There are 11 of us in the Tribe. Two of us couldn’t make the trip. It broke all of our hearts. The rest of us 9 came as almost-strangers. I knew the most members having had the luxury of meeting 3 women previously.┬áSome of us knew one other person in the group, whereas most knew no one with the exception of their online personas via blogs, Twitter, and Facebook. Yet we each took a leap of faith…a chance to find community and support for our creative journeys. An opportunity to perhaps discover mirrors for our lives. We each said “yes” to a calling, a yearning, a longing. We each trusted the Universe to do its thing. And we each did our part.
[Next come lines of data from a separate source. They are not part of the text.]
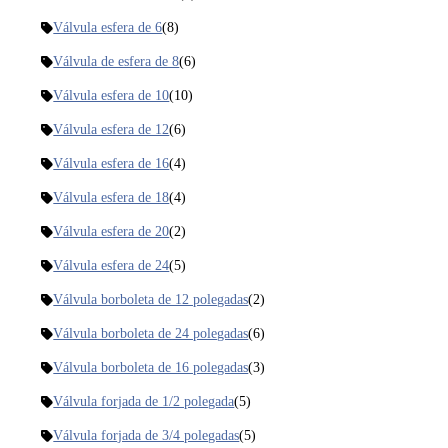
Válvula esfera de 6
(8)
Válvula de esfera de 8
(6)
Válvula esfera de 10
(10)
Válvula esfera de 12
(6)
Válvula esfera de 16
(4)
Válvula esfera de 18
(4)
Válvula esfera de 20
(2)
Válvula esfera de 24
(5)
Válvula borboleta de 12 polegadas
(2)
Válvula borboleta de 24 polegadas
(6)
Válvula borboleta de 16 polegadas
(3)
Válvula forjada de 1/2 polegada
(5)
Válvula forjada de 3/4 polegadas
(5)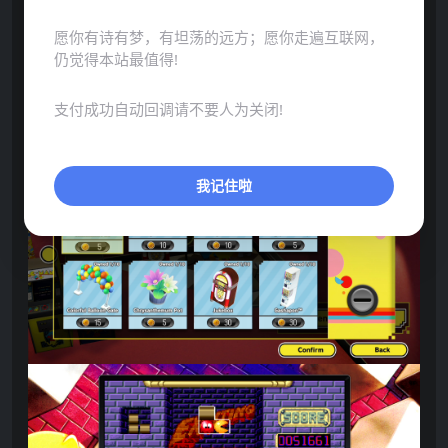
愿你有诗有梦，有坦荡的远方；愿你走遍互联网，
仍觉得本站最值得!
支付成功自动回调请不要人为关闭!
我记住啦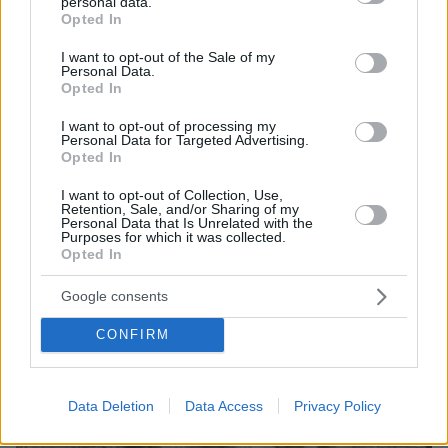
πάνω από στρατιωτική βάση
personal data.
grant or deny consent to Google and its third-party tags to
Opted In
use your data for below specified purposes in below Google
08.08.2026, 23:53
Θετικές οι συνομιλίες με το Ιράν για τα Στενά του
consent section.
I want to opt-out of the Sale of my
Ορμούζ, λέει το Ομάν
Personal Data.
Opted In
I want to opt-out of processing my
ΔΕΙΤΕ ΟΛΕΣ ΤΙΣ ΕΙΔΗΣΕΙΣ
Personal Data for Targeted Advertising.
Opted In
I want to opt-out of Collection, Use,
Retention, Sale, and/or Sharing of my
ΤΑ ΠΙΟ ΔΗΜΟΦΙΛΗ
Personal Data that Is Unrelated with the
Purposes for which it was collected.
Opted In
Google consents
CONFIRM
Data Deletion
Data Access
Privacy Policy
I can’t possibly recount all the details of our 3.5 days together. But I can tell you that when a group of women come together with open hearts and courageous souls, MAGIC happens. I can tell you that there was poetry and songs and dancing. I can tell you that there was creativity with words, paint, glitter, ephemera, tesserae, and film. I can share with you that there was an abundance of love, kindness, joy, trust, compassion, patience, faith, sharing, play, and wholeheartedness. I can also tell you that there was doubt, heartache, fear, uncertainty, sadness, and not-knowing. And there was room for it all.
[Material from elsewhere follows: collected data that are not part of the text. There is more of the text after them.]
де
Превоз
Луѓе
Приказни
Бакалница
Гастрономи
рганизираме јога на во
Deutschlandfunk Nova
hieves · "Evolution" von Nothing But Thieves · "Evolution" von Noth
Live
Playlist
I can tell you that I’m savoring the shared experiences of our histories as well as our disparate paths. I can share that I’m holding close the expectations of thinking and planning grand and then the shift toward beginning small, starting close in. I can tell you about the bravery of being re-pictured and the strength to roar. I can tell you that it takes courage and struggle to know oneself, truly know oneself. I can share with you the constancy of the ocean and the stars, and the surprise of the sun. I can tell you about the small and not-so-small kindnesses. I can tell you about the collective conversations, and the more private ones, too. I can share with you that there is power in a tiara. I can tell you about the “yes, those earrings/dress/pants/t-shirt/ring/scarf is perfect for you.” I can share with you the ways in which 9 voices formed a beautiful collage. I can tell you all of these things. And yet…none of it scratches the surface of all that transpired, all that we shared, all that I felt.

Photo by Darlene Kreutzer

As I have been reflecting on this gift of a retreat, I’ve also been diving (again) into The Artist’s Way. Much of what Julia Cameron writes regarding sacred circles for the Artist’s Way is exactly what I was looking for in putting together the Tribe and dreaming this retreat into reality. Cameron writes, “as artists, we must find those who believe in us, and in whom we believe, and band together for support, encouragement, and protection.” She goes on to say, “Like neighboring constellations, we can serve each other both as guides and as company. In walking your artist’s way, my deepest wish for you is the company of fellow lights and the generosity to light each other’s ways as we each pass temporarily into darkness.” YES! This is what I was craving and needing (and still need!) when I began to put this seed of an idea out there. I am grateful to the 10 “yeses” I got in return. I also want to encourage any of you reading who don’t have this support to create your own group, your own Lovebombers, your own Tribe. The Universe will rise up and meet you. It will do its thing!

Thank you to Sophia, Darlene, Celina, Elizabeth, Sarah, Melissa, Rebecca, Emily, Stef, and Lindsey ~ for saying “yes,” for being my neighboring constellations, and for allowing me to light some of your way. And thank you, Universe, for doing your thing ~ as always.